RHYTHM & BLUES @ THE ATTIC
Scoutszolder Wilsele - november 03, 2007

Website Org:RHYTHM & BLUES AT THE ATTIC (B)

Review: Witte MVS
Photo: Freddy B

 

De vierde uitgave was dit reeds van dit gezellige en intieme festivalletje. De tijd vliegt snel. Ik herinner me nog die blauwe maandag na het festivalweekend van Peer 2004. Zoals elk jaar probeerden we terug neer te dalen op aarde, na drie drukke festivaldagen, door middel van een portie mosselen in de tuin van het Torenhuis, onder de kerk van Peer. Mosselen schuiven nogal moeiteloos naar binnen. Daarom.
In onze grote groep nabeschouwers bevonden zich ook Peter B en Beire Rund die net besloten hadden er nog een dagje aan te breien, omdat ze nog te ver heen waren. Peter vond het nuffig dat we weer afscheid moesten nemen om de dagdagelijkse beslommeringen te gaan waarnemen, en kondigde met dikke tong en een substantiële waas voor de ogen aan dat hij met Beire een festivalletje zou gaan organiseren in Wilsele. Waarop wij allen repliceerden met een “Ja, natuurlijk Peterken, we zullen er zijn ! Of course” knipoog links en rechts. Toog-gelal weet je wel. Maar…drie maanden na datum kreeg ik een virtueel mailtje in mijn dito box met een datum, een locatie en een programma van het eerste Rhythm & Blues@theAttic-festival. In samenwerking met de scouts van Wilsele en in hun lokalen, en dat is nog steeds zo. En ’t was van de eerste keer in orde, en dát is nu ook nog zo.
 
Zelden, of eigenlijk nooit, zag ik eerder een super low-budget festival met een dergelijke uitmuntende geluidskwaliteit en vooral een schitterende, creatieve en haast psychedelische belichting. Voortreffelijk werk van Dr. Moon en Koen O. Een droompie voor fotografen. De affiche was, zoals steeds, exclusief Belgisch. En dat is niet uit budgettaire overwegingen zo. Peter B is ervan overtuigd dat men het talent niet altijd over de grenzen moet gaan zoeken. Er is er genoeg op eigen bodem, zegt hij. And right he is !

Attic Trafic (B)

 De aftrap werd gegeven door Attic Trafic, een Wilselese (struikel hier niet over) gelegenheidsband. Covers van de meest uiteenlopende pop-, rock- en bluesnummers distten ze ons op. Lang niet slecht, vooral als je weet dat ze zichzelf aanboden om gratis te komen spelen. Op sommige momenten acht man sterk, met blazers en al, vroeg ik me af wanneer en hoe ze zich organiseerden om allemaal samen te repeteren. Dat lukt soms al niet met een vierkoppige vaste band. Proficiat dus voor deze jongens en meisje, want ofschoon ze van het blad musiceerden, moet er mijns inziens toch nog tamelijk wat gerepeteerd geweest zijn om tot dit vrij tempo- en ritmevaste resultaat te komen.

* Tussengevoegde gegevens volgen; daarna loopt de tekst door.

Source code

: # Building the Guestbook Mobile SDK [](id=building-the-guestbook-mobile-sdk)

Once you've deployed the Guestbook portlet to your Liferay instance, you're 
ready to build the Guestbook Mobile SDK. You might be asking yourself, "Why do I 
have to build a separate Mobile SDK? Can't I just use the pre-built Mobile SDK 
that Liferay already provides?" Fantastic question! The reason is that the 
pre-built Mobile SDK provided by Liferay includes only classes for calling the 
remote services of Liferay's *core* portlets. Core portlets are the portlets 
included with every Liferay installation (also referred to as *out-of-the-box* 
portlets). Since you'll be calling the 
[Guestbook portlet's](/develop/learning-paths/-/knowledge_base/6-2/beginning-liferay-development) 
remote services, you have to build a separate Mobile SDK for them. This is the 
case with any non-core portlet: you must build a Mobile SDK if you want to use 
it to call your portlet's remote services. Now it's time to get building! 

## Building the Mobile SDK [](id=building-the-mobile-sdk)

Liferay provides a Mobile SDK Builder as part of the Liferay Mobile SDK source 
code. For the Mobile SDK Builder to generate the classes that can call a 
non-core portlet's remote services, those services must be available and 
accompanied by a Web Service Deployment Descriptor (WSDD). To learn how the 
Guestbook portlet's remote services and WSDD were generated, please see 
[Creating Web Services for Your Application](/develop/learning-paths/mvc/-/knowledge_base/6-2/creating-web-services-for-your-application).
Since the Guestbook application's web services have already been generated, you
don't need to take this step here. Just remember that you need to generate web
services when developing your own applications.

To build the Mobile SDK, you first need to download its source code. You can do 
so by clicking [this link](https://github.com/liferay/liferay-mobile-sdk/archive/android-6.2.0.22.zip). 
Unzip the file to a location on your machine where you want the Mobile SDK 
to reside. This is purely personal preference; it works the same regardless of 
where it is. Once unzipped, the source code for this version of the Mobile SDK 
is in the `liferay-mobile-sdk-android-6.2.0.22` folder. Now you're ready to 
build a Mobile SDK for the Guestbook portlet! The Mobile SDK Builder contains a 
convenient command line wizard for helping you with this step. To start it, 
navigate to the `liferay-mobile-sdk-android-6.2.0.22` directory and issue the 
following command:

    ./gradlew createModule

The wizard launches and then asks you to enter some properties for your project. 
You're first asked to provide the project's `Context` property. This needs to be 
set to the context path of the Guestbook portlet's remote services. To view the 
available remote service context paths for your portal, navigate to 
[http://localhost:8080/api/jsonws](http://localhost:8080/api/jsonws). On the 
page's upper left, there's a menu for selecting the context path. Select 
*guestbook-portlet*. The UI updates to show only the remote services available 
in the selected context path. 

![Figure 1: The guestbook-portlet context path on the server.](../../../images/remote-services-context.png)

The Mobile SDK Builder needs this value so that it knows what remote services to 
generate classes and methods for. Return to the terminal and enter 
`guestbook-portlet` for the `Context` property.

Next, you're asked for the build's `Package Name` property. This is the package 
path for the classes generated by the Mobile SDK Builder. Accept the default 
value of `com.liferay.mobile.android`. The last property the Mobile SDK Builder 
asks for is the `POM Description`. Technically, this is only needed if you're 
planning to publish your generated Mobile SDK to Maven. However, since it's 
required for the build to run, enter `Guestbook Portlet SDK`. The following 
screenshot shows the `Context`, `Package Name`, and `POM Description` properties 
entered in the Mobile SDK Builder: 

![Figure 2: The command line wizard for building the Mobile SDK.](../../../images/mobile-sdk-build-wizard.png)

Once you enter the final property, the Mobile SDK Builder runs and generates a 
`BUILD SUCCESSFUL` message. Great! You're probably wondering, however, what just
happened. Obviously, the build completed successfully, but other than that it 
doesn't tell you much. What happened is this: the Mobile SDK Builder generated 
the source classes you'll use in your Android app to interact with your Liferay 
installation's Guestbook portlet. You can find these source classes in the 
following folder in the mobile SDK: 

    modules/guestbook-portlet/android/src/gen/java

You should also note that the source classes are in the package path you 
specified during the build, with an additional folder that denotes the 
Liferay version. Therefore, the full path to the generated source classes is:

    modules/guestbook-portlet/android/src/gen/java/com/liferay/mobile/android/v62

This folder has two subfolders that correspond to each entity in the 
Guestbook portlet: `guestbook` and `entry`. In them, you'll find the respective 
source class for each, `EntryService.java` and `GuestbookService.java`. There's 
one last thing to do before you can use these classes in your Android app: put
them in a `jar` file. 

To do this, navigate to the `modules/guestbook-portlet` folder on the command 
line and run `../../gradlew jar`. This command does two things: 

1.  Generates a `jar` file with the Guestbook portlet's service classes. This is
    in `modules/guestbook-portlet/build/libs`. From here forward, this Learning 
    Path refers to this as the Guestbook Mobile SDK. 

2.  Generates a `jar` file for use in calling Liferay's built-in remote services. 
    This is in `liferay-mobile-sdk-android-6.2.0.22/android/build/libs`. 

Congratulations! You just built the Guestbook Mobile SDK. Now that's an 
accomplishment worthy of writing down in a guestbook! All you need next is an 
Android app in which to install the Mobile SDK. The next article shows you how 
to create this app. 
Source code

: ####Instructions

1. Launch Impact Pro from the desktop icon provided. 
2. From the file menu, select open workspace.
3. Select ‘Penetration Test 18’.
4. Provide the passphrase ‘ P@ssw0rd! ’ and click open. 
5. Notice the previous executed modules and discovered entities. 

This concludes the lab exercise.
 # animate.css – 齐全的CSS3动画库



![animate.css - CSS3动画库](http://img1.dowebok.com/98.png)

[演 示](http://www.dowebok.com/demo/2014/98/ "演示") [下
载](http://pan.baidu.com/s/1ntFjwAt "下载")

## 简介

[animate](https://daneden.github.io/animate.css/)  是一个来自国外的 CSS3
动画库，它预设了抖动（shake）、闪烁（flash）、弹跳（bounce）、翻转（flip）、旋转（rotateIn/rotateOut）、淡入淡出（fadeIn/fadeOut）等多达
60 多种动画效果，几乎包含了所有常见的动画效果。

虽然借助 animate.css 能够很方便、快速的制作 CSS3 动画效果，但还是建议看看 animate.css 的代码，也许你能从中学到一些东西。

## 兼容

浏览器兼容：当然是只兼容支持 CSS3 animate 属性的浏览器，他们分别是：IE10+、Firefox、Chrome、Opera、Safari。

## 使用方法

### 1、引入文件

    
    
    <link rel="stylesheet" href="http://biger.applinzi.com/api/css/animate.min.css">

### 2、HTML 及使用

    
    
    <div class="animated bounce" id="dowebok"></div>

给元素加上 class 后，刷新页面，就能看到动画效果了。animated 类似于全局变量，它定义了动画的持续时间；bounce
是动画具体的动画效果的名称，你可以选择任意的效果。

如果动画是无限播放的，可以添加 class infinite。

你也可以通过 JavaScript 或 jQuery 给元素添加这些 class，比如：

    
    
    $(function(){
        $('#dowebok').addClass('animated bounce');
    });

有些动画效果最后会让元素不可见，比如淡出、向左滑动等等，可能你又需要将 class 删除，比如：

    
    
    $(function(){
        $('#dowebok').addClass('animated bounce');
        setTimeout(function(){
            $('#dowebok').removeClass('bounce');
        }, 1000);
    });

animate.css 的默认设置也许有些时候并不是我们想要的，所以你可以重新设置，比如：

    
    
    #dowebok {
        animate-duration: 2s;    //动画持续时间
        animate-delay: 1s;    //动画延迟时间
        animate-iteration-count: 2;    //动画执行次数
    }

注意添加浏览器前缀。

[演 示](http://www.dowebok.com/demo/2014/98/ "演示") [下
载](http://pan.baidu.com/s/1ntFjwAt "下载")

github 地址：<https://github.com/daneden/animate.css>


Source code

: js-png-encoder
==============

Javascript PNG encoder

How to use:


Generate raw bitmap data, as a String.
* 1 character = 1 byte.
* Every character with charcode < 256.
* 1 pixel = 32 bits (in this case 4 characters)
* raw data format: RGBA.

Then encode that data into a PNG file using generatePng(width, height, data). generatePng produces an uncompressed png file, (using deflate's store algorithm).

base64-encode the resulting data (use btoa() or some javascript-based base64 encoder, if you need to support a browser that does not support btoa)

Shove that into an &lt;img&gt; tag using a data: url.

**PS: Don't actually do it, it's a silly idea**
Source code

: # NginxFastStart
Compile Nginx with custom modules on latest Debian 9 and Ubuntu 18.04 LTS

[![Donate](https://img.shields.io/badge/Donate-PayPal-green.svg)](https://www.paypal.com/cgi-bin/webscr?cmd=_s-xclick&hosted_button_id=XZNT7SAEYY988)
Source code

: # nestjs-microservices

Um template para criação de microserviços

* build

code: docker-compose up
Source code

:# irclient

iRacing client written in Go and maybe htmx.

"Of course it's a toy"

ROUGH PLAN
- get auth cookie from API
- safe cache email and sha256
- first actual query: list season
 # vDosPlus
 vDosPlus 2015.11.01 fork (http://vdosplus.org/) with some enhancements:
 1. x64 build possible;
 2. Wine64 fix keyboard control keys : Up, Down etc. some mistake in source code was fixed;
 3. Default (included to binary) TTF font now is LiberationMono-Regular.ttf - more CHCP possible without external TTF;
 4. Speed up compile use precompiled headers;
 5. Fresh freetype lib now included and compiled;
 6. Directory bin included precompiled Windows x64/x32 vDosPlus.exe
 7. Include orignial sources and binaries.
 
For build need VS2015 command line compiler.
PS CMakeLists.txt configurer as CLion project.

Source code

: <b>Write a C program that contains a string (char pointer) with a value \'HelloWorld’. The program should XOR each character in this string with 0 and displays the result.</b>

Even terzijde wil ik nog vermelden dat de politie reeds tijdens de soundcheck, om twee uur en centiemen 's namiddags, ter plaatse werd gestuurd door enkele van de vermoedelijk zeer ziekelijke buren. Volledig onterecht. Je kon buiten niets van de muziek horen, tenzij je vlakbij het gebouw stond. Bewijze hiervan is dat de politie niet eens de decibelmeters op de proppen haalde. Het moet voor die mensen een verschrikking zijn als 's morgens de vogels fluiten.

Waking up Dolores (B)

Na het Zolderverkeer was het de beurt aan Waking Up Dolores. Ze begonnen goed met "Ready for You" een weliswaar alom platgespeeld nummer, maar aangezien ze zich meldden als zijnde 'er klaar voor', waren onze verwachtingen aldus hoog gespannen. Het bleek al snel een ontnuchtering want de jongens kwamen niet van de grond. Het geheel van hun sound kon mij niet overtuigenen. Een te zwakke ritmesectie ligt hier mee aan de basis van het euvel. En een te zwakke stempresence van Wim. Daarbij is hun keuze van overbekend materiaal nogal verrassend. Je ligt dan immers voortdurend in het spervuur van de vergelijkingen met het origineel. Een onvoldoende vooral, omdat deze band toch al sinds 2003 aan de gang is, en elk lid daarvoor nog in andere groepen werkzaam was. "After Hours" kreeg een orgelsolo die klonk als een Decap. Nu is er op zich niets mis met een Decap-orgel, maar in blues…? Wel mooi daarentegen was "Mojo Boogie" van J.B.Lenoir, toevallig ook een minder bekend nummer. En "I Can't Stand It" van de onlangs overleden Gary Primich mocht er ook zijn. Er hoeft niet meteen een hoop ellende en miserie gepaard gaan, om goeie blues te maken, maar eraan werken in het zweet des aanschijns helpt. Ik ben er zeker van, dat eens Dolores wakker is, het de goeie richting zal uitgaan met deze swingvereniging.

Steppin' Out (B)

Steppin’ Out draait nu onderhand reeds 18 jaar mee in ‘s lands bluesmolen. (Mo)Jo Tuyaerts (guitar and vocals) en Guy Ernaelsteen (double bass and precision) vormden samen met, de vorig jaar overleden, Ewan Chalmers (drums) de keiharde kern van het clubje waar andere muzikanten in- en uitstapten (steppin’ in, steppin’ out, woeha). Desnoods gingen ze met hun drieën spelen. That’s the spirit ! Niki Van Hamel beroert nu de drums. Een paar jaar geleden vervoegde Piet Achten het trio met zijn Mississippi saxofoontjes en onlangs Chris Vits, ex Bad Luke & Happy Few, om als lead guitarist Jo terzijde te staan. Achtien jaar podiumervaring laat zich gevoelen. Van bij het eerste nummer hoor je dat deze jongens het in de vingers hebben en er niet te veel moeten bij nadenken. « Gimm’an E, 1..2..3..4 » en ‘t spel is vertrokken. En nu de Guy aan een echte double bass kan prutsen is ‘t helemaal nen echte. Twintig nummers hebben ze gespeeld, alle twintig goed. Als ik er een paar favorieten mag uithalen zal dat onder andere « Homely Girl » wezen, met een prachtige gitaarsolo van (Mo)Jo en « Down in the Hole » alleen al omdat ik John Campbell’s versie van dit Tom Waits nummer zo graag hoor. Never ever step out of the bussiness, guys.

 

P.van Sant & B. Van Huyck (B)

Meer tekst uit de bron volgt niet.